Key Idea: Topic 2.3 moves from the artwork and the artist to you, the viewer: what is aesthetic experience, and when we call something beautiful, is that a real judgement or just private taste? Master this topic and you have a ready-made answer for Paper 1 Section B, a 25-mark essay where you're handed a claim about beauty or taste and told to 'Evaluate' it.
👁️ The four big questions, one card each
Topic 2.3 at a glance
- 2.3.1 · Aesthetic experience — A special way of attending to something for its own sake, not its use. Does art need a viewer? Gombrich's 'beholder's share': the viewer's mind actively completes the work, so experience is a meeting between object and person.
- 2.3.2 · Beauty and taste — Is beauty in the object or in us? The threat: if it's only in us, is all taste equal? Hume's answer: beauty is a response in us, but some are BETTER judges (experienced, unprejudiced), and their shared verdict is a standard of taste.
- 2.3.3 · Aesthetic judgement — Calling something beautiful is a strange claim. Kant: it's SUBJECTIVE (rests on your feeling) yet claims UNIVERSAL agreement (everyone should agree) — with no rule to prove it. 'No rule' is the point: taste can't be reduced to a formula.
- 2.3.4 · Is taste culturally conditioned? — Where does your taste come from? Education clearly reshapes it. Abhinavagupta's sahṛdaya — the cultivated 'one with heart' — is the trained spectator who can truly receive art. But is taste ENTIRELY made by culture, or only partly?
Objectivism puts beauty IN the object — a real feature to be discovered. Subjectivism puts it IN us — a response, so 'all taste is equal'. The whole topic lives in the middle: Hume (a response, but trained judges set a standard), Kant (subjective feeling that still demands universal agreement) and Abhinavagupta (the cultivated spectator) all refuse both extremes. Most Section B questions here ask you to weigh 'beauty is in the object' against 'it's just opinion' — and find the middle path.
✍️ Bring it together — a Section B question
Evaluate the claim that no one can ever be mistaken about whether something is beautiful.
🔒 Model answer plan
See the mark-by-mark plan — for / against / judgement, with marking guidance — in study mode.
Important: Describing the beauty debate instead of evaluating the claim. Section B hands you a claim to weigh — don't just tour 'Hume says this, Kant says that.' Argue FOR the claim, argue AGAINST it, test its key word (here, 'mistaken'), and reach a reasoned conclusion. A name earns nothing without its argument, and a top answer never ends on 'beauty is just subjective'.
✅ Check yourself
If you can answer these six, you have the spine of the whole topic.

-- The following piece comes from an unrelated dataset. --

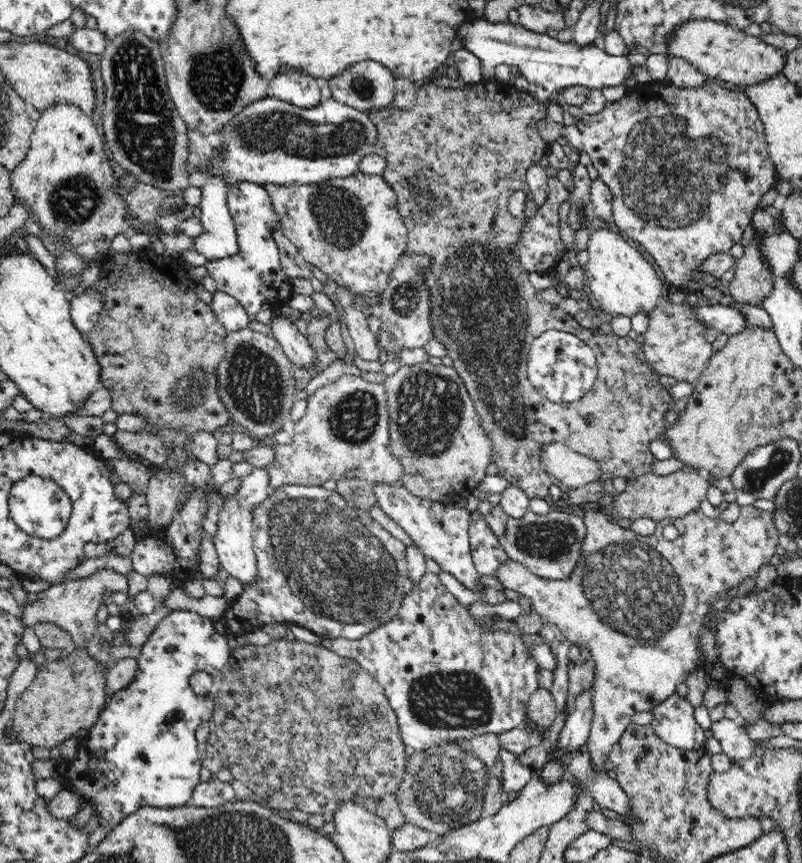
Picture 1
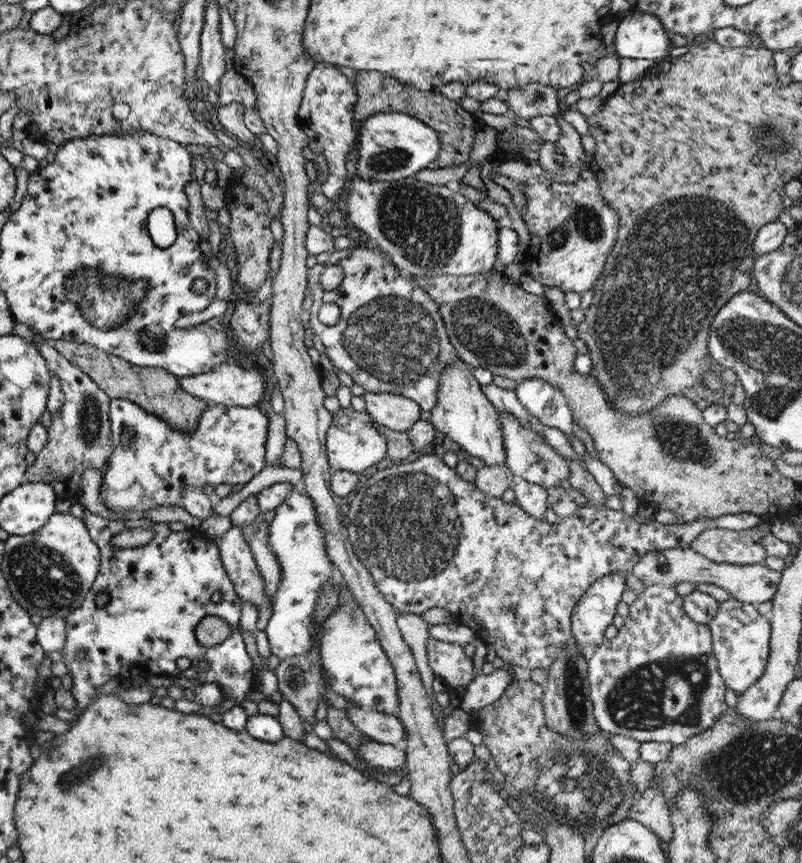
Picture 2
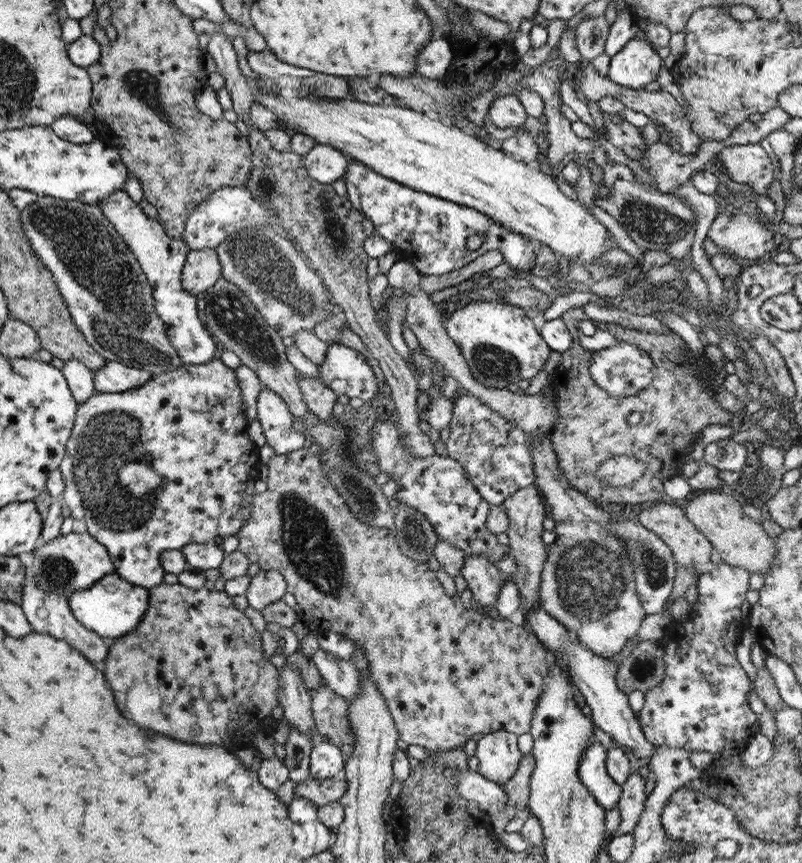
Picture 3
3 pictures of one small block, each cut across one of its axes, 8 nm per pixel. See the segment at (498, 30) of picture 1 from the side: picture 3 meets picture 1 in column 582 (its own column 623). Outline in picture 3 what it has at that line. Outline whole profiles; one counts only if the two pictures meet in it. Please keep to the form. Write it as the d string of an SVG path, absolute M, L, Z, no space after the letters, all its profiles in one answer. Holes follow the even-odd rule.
M631 38L610 58L607 78L635 90L653 87L662 64L655 51L643 38Z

What is aesthetic experience? A special way of attending to something for its own sake, not its usefulness — an experience valued in itself.
Gombrich's 'beholder's share'? The viewer's mind actively completes the work — filling in, interpreting — so experience is a meeting between object and person, not passive reception.

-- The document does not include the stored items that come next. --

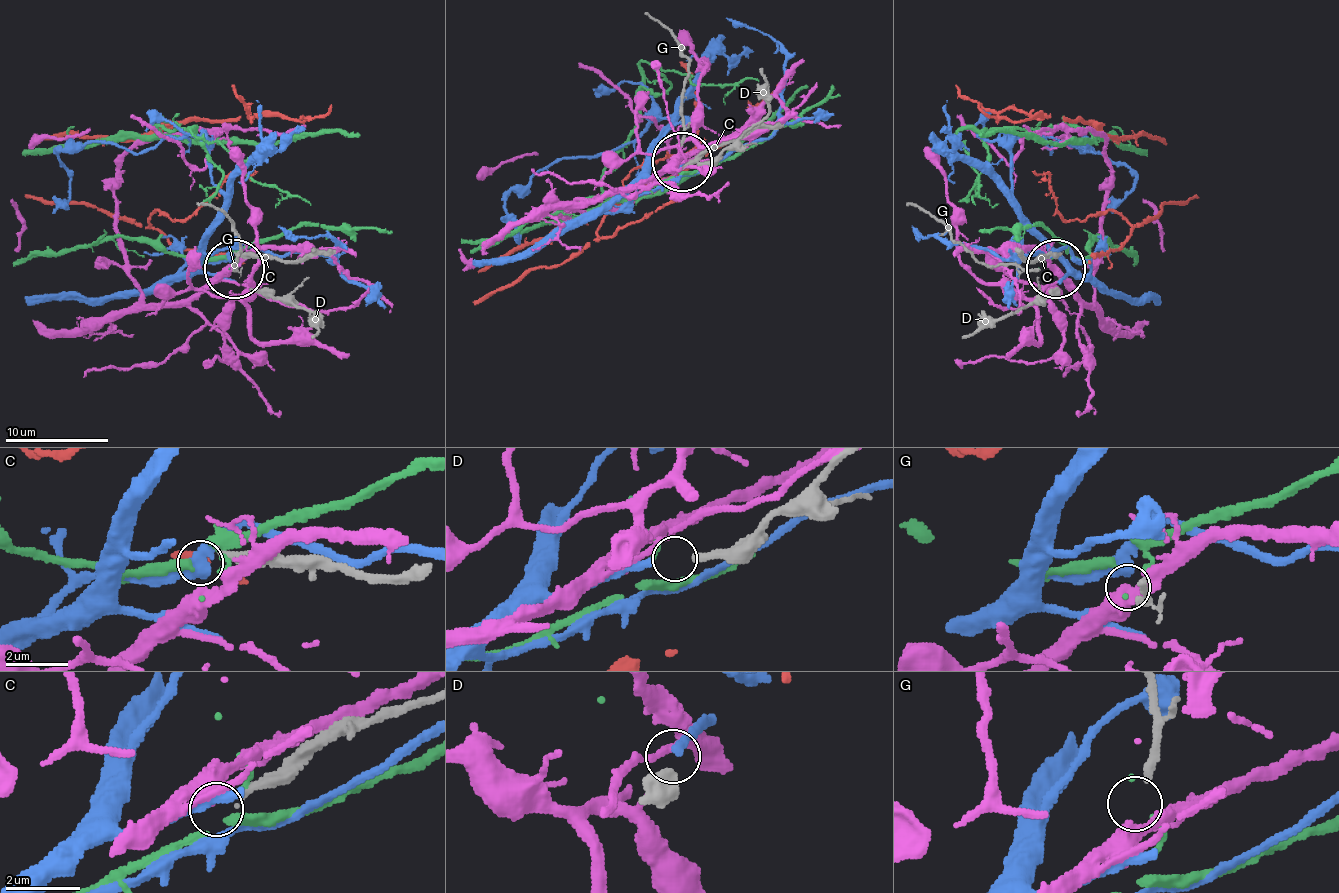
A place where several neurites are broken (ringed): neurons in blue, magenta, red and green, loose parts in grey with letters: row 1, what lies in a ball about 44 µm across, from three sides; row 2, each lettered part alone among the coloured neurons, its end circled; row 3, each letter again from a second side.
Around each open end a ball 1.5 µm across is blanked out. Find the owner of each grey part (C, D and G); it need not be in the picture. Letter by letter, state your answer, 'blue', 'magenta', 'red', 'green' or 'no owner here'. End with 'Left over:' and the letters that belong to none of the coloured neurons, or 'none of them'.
C: no owner here
D: blue
G: magenta
Left over: C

Hume's standard of taste? Beauty is a response in us, but some are BETTER judges (experienced, unprejudiced, attentive). Their shared, settled verdict is a standard of taste — so not all taste is equal.
Kant's 'subjective universality'? Calling something beautiful rests on your feeling (subjective) yet claims everyone should agree (universal) — with no rule or concept to prove it.
Why does 'no rule' matter? There's no formula 'anything with these features is beautiful'. Taste can't be reduced to a checklist — which is why aesthetic judgement is its own strange kind of claim.
Abhinavagupta's sahṛdaya? The cultivated 'one with heart' — the trained, sensitive spectator who can truly receive a work's emotional flavour, where an unprepared viewer stays outside it.
Exam Tips
- Aesthetics is optional → Paper 1 Section B: a 25-mark essay with NO stimulus. You're handed a claim and told to 'Evaluate' it.
- Find the load-bearing word in the claim ('never', 'entirely', 'only') and make evaluating it the spine of your essay.
- Name a thinker ONLY with their argument — Hume, Kant, Abhinavagupta earn marks only when you use them to argue.
- Look for a hidden distinction (liking vs judging, in-us vs equal) — spotting it is how top answers reach the middle path.